Unraveling the complex legacy of a callous genius
THE SANTA CLARA
October 22, 2015
I sipped my mint tea and listened to author, journalist and English Professor Michael Malone reflect about his former schoolmate and neighbor, Steve Jobs.
“There was something Napoleonic about Steve Jobs. He was a creature of will,” Malone said. “When you were around him it was exciting and thrilling because he was playing at such a high level, but it was also scary and disturbing because you felt that he just didn’t care.”
“About how people felt about him?” I asked.
“No. Just people.”
Malone grew up with Steve Jobs in Mountain View, California. He watched Jobs and Steve Wozniak build the Apple 1 in their garage. Later, he would write the book “Infinite Loop: How Apple, the World’s Most Insanely Great Computer Company, Went Insane.” Reminiscing, he used words like “imperious,” “smart,” “solipsistic,” “manipulative” and “kind of weird” to describe the young Jobs.
“He felt he was in the wrong place, wrong family, wrong milieu,” Malone said. “He was going to write his own reality.”
Jobs did of course, and during the late 70s and early to mid-80s, Jobs and Apple began to change the world. At the time, Malone covered this meteoric rise for the San Jose Mercury News. A singular and undeniably brilliant businessman, Jobs developed a reputation for being ruthless to his employees.
“I knew guys who worked for him at a senior level, who would dive out of the hallway and into an office when they saw Steve coming,” Malone said.
Jobs’s death over four years ago has vilified him as much as it has glorified him. This duality was apparent in my conversation with Malone, as well as during my viewing of the most recent Steve Jobs biopic, Steve Jobs.
The film takes place backstage over the course of 14 years at three separate product launches (the last of which being the sleek, rounded and colorful iMac). The film’s format is highly dramatized, so those looking for documentary-level realism are better suited watching Alex Gibney’s “Steve Jobs: The Man in the Machine” (worth viewing, regardless).
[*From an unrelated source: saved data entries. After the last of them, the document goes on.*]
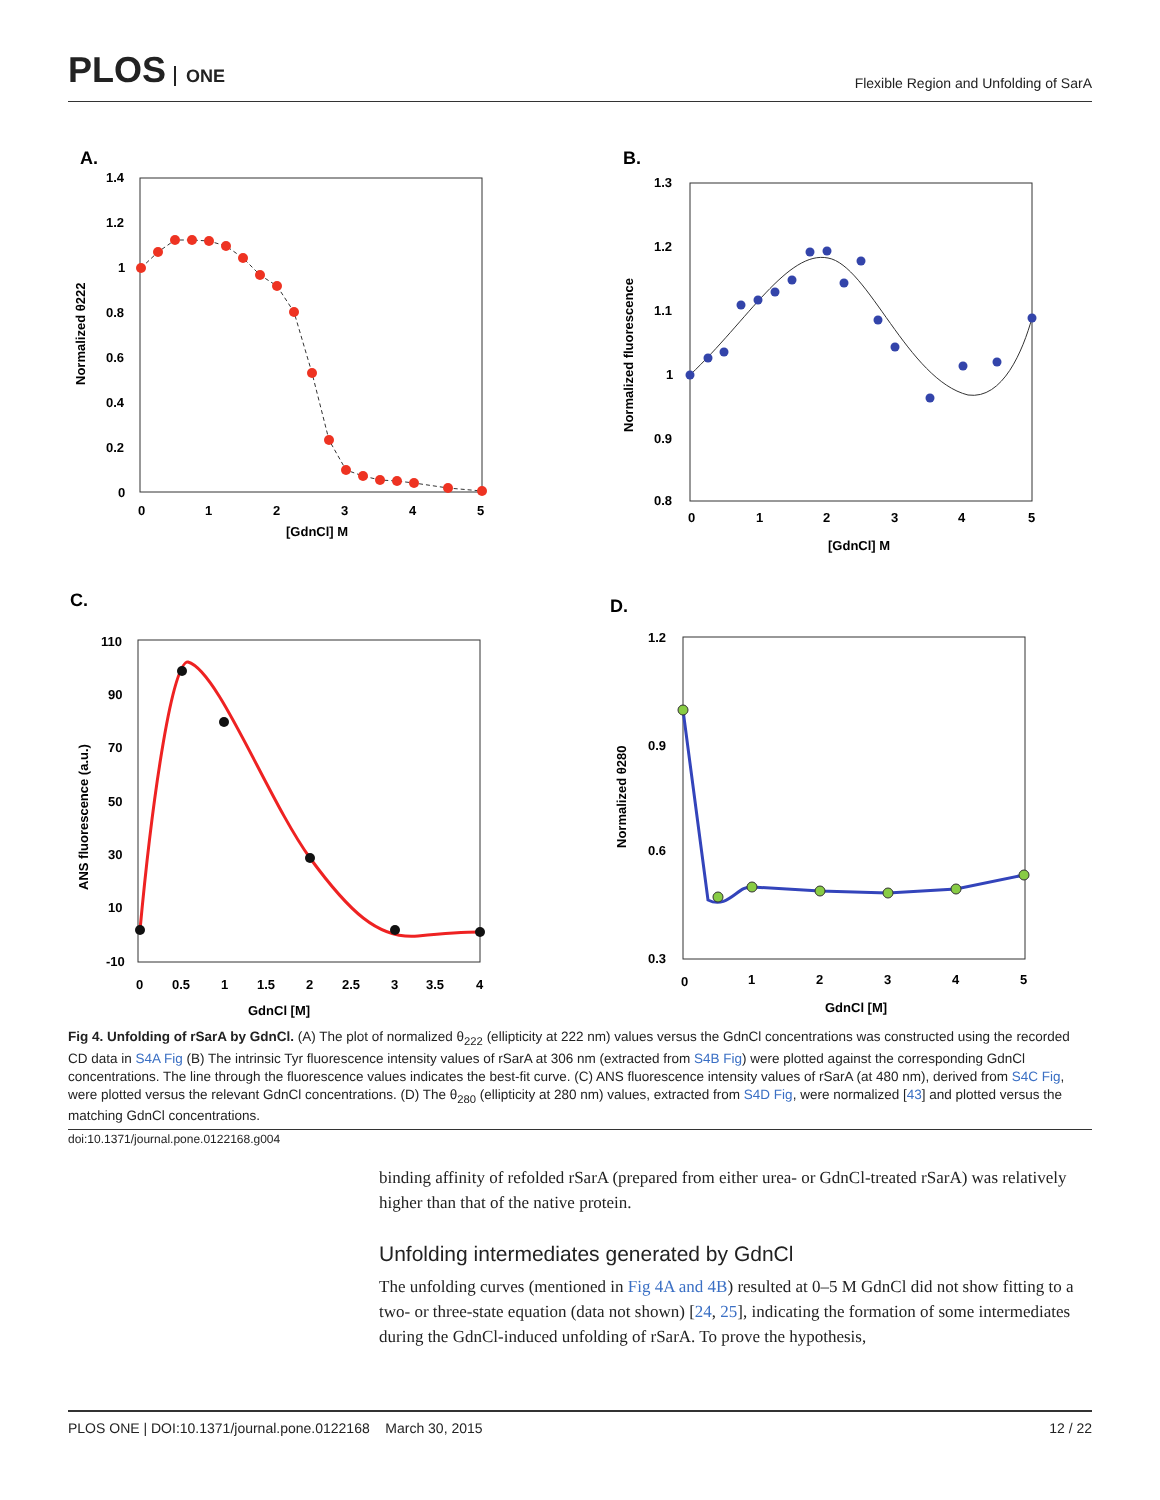PLOS ONE
Flexible Region and Unfolding of SarA
A.
0
1
2
3
4
5
1.4
1.2
1
0.8
0.6
0.4
0.2
0
[GdnCl] M
Normalized θ222
B.
0
1
2
3
4
5
1.3
1.2
1.1
1
0.9
0.8
[GdnCl] M
Normalized fluorescence
C.
0
0.5
1
1.5
2
2.5
3
3.5
4
110
90
70
50
30
10
-10
GdnCl [M]
ANS fluorescence (a.u.)
D.
0
1
2
3
4
5
1.2
0.9
0.6
0.3
GdnCl [M]
Normalized θ280
Fig 4. Unfolding of rSarA by GdnCl. (A) The plot of normalized θ<sub>222</sub> (ellipticity at 222 nm) values versus the GdnCl concentrations was constructed using the recorded CD data in S4A Fig (B) The intrinsic Tyr fluorescence intensity values of rSarA at 306 nm (extracted from S4B Fig) were plotted against the corresponding GdnCl concentrations. The line through the fluorescence values indicates the best-fit curve. (C) ANS fluorescence intensity values of rSarA (at 480 nm), derived from S4C Fig, were plotted versus the relevant GdnCl concentrations. (D) The θ<sub>280</sub> (ellipticity at 280 nm) values, extracted from S4D Fig, were normalized [43] and plotted versus the matching GdnCl concentrations.
doi:10.1371/journal.pone.0122168.g004
binding affinity of refolded rSarA (prepared from either urea- or GdnCl-treated rSarA) was relatively higher than that of the native protein.
Unfolding intermediates generated by GdnCl
The unfolding curves (mentioned in Fig 4A and 4B) resulted at 0–5 M GdnCl did not show fitting to a two- or three-state equation (data not shown) [24, 25], indicating the formation of some intermediates during the GdnCl-induced unfolding of rSarA. To prove the hypothesis,
PLOS ONE | DOI:10.1371/journal.pone.0122168 March 30, 2015 12 / 22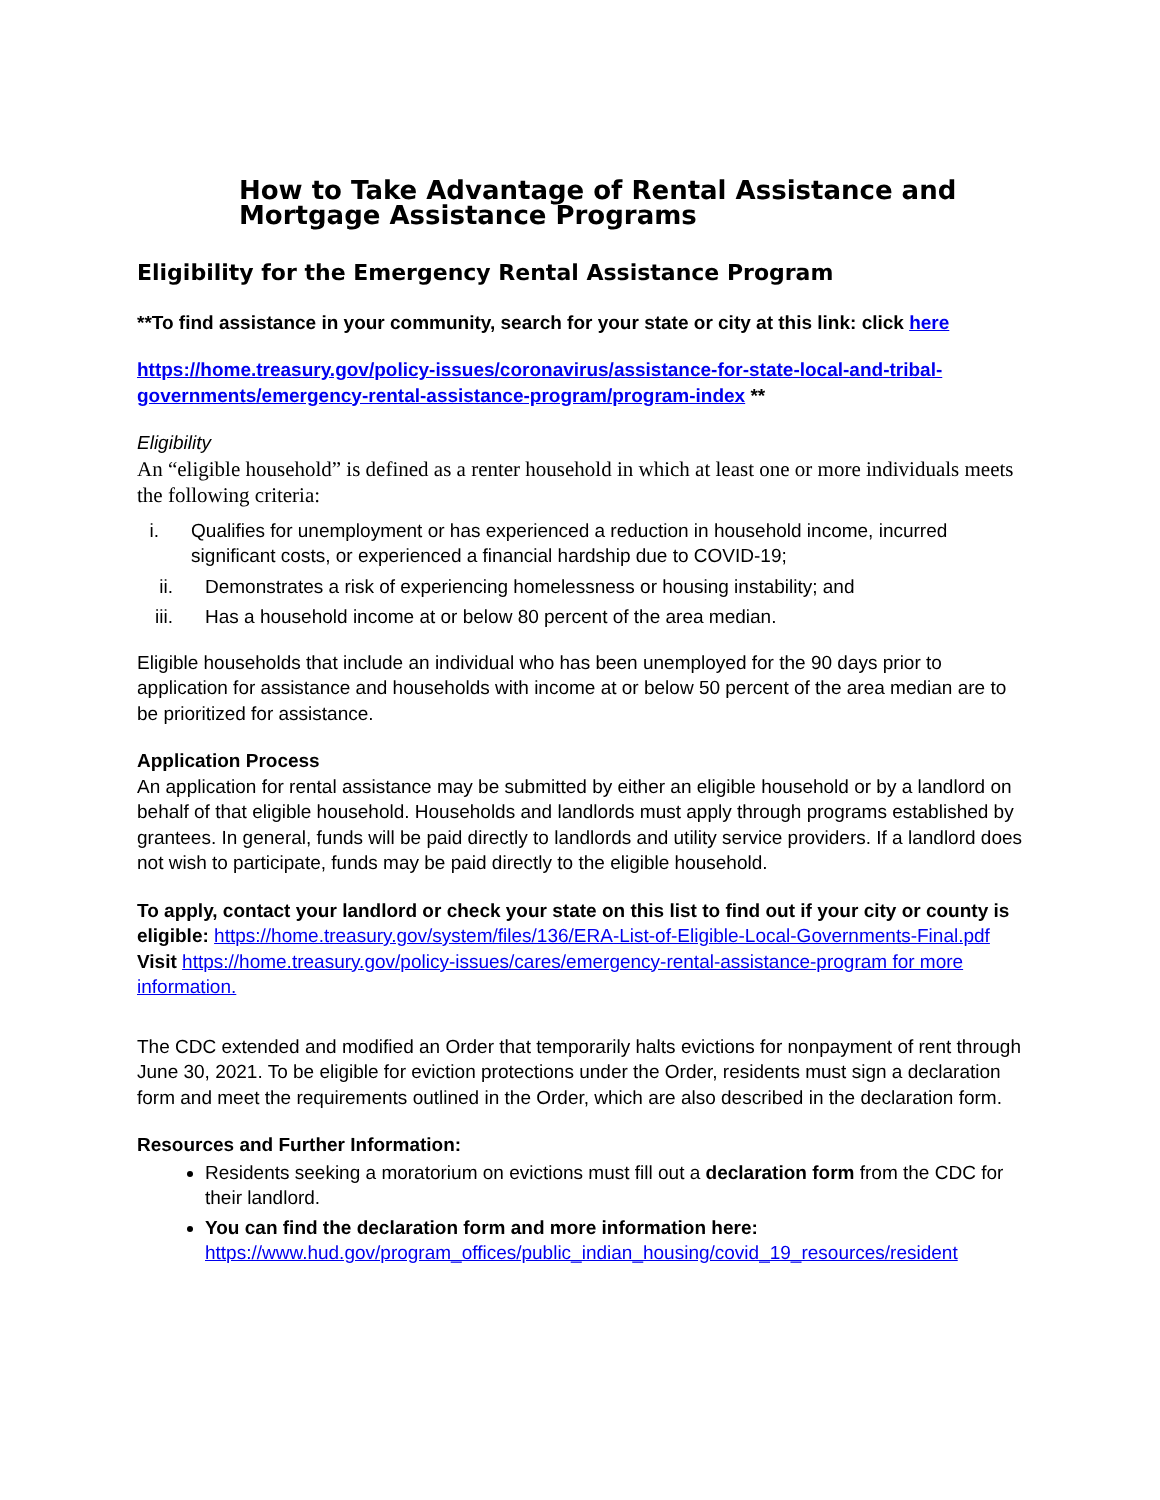How to Take Advantage of Rental Assistance and Mortgage Assistance Programs
Eligibility for the Emergency Rental Assistance Program
**To find assistance in your community, search for your state or city at this link: click here
https://home.treasury.gov/policy-issues/coronavirus/assistance-for-state-local-and-tribal-governments/emergency-rental-assistance-program/program-index **
Eligibility
An “eligible household” is defined as a renter household in which at least one or more individuals meets the following criteria:
i. Qualifies for unemployment or has experienced a reduction in household income, incurred significant costs, or experienced a financial hardship due to COVID-19;
ii. Demonstrates a risk of experiencing homelessness or housing instability; and
iii. Has a household income at or below 80 percent of the area median.
Eligible households that include an individual who has been unemployed for the 90 days prior to application for assistance and households with income at or below 50 percent of the area median are to be prioritized for assistance.
Application Process
An application for rental assistance may be submitted by either an eligible household or by a landlord on behalf of that eligible household. Households and landlords must apply through programs established by grantees. In general, funds will be paid directly to landlords and utility service providers. If a landlord does not wish to participate, funds may be paid directly to the eligible household.
To apply, contact your landlord or check your state on this list to find out if your city or county is eligible: https://home.treasury.gov/system/files/136/ERA-List-of-Eligible-Local-Governments-Final.pdf
Visit https://home.treasury.gov/policy-issues/cares/emergency-rental-assistance-program for more information.
The CDC extended and modified an Order that temporarily halts evictions for nonpayment of rent through June 30, 2021. To be eligible for eviction protections under the Order, residents must sign a declaration form and meet the requirements outlined in the Order, which are also described in the declaration form.
Resources and Further Information:
Residents seeking a moratorium on evictions must fill out a declaration form from the CDC for their landlord.
You can find the declaration form and more information here: https://www.hud.gov/program_offices/public_indian_housing/covid_19_resources/resident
But despite its inaccuracies, “Steve Jobs” is a stellar film. Aaron Sorkin, writer of the thematically similar “The Social Network” (best screenplay of this decade, adapted or otherwise), fully develops his characters and gives them dialogue that has so much nuance, rhythm and wit that it’s like watching a carefully-choreographed spoken-word musical. Bringing his words to life are a handful of truly gifted actors in supporting roles.
The always delightful Kate Winslet plays Joanna Hoffman, Job’s loyal, beleaguered marketer. Seth Rogen delivers a restrained big-boy performance as Steve Wozniak, chafing at being thought of as a Garfunkel. And Jeff Daniels, a man born to read Sorkin’s repartee dialogue, shines as John Sculley, Job’s father figure and boss whose career tanked after earning a false reputation for firing Jobs and overseeing the launch of the massively unsuccessful, stylus-equipped Apple Newton (basically a chunky palm pilot).
But the heart of this film is Michael Fassbender’s immersive and frighteningly believable performance as the title character. He nails the high, grating voice, subtly captures the pre- and post-temper tantrum body language and gives the film a lurking and haunting presence that, based on my conversation with Professor Malone, Steve Jobs undeniably had.
These theatrical elements are brought to life by director Danny Boyle. His work here is solid, particularly the entrancing tracking shots he uses to beautifully capture the Sorkin walk-and-talks.
I could have done without the constant barrage of his trademark canted angles, which came across as superfluous and ultimately self-indulgent, but they didn’t really detract from the action they portrayed.
One particular scene towards the end of the film really emphasized what Professor Malone had told me about Steve Jobs.
An argument ensues between Rogen’s Wozniak and Fassbender’s Jobs. Jobs angrily refuses Woz’s simple request to mention the Apple 2 team at the iMac launch and berates his friend in front of a number of Apple employees and reporters. Devastated and defeated, Woz stomps out of the concert hall, parting with the words, “you can be gifted and decent.”
There lies the problem with Steve Jobs. Yes, he changed the world. He thought different. But he also hurt a lot of people along the way. Did he have to do the awful things he did to get to the great places he wanted to go? Could he have been Steve Jobs without being that Steve Jobs?
“Most people are willing to give him the benefit of the doubt, but I’m not,” Malone said. “I think he could have done the same great things he did without being a (jerk). I don’t forgive him for being a (jerk). But I celebrate his accomplishments.”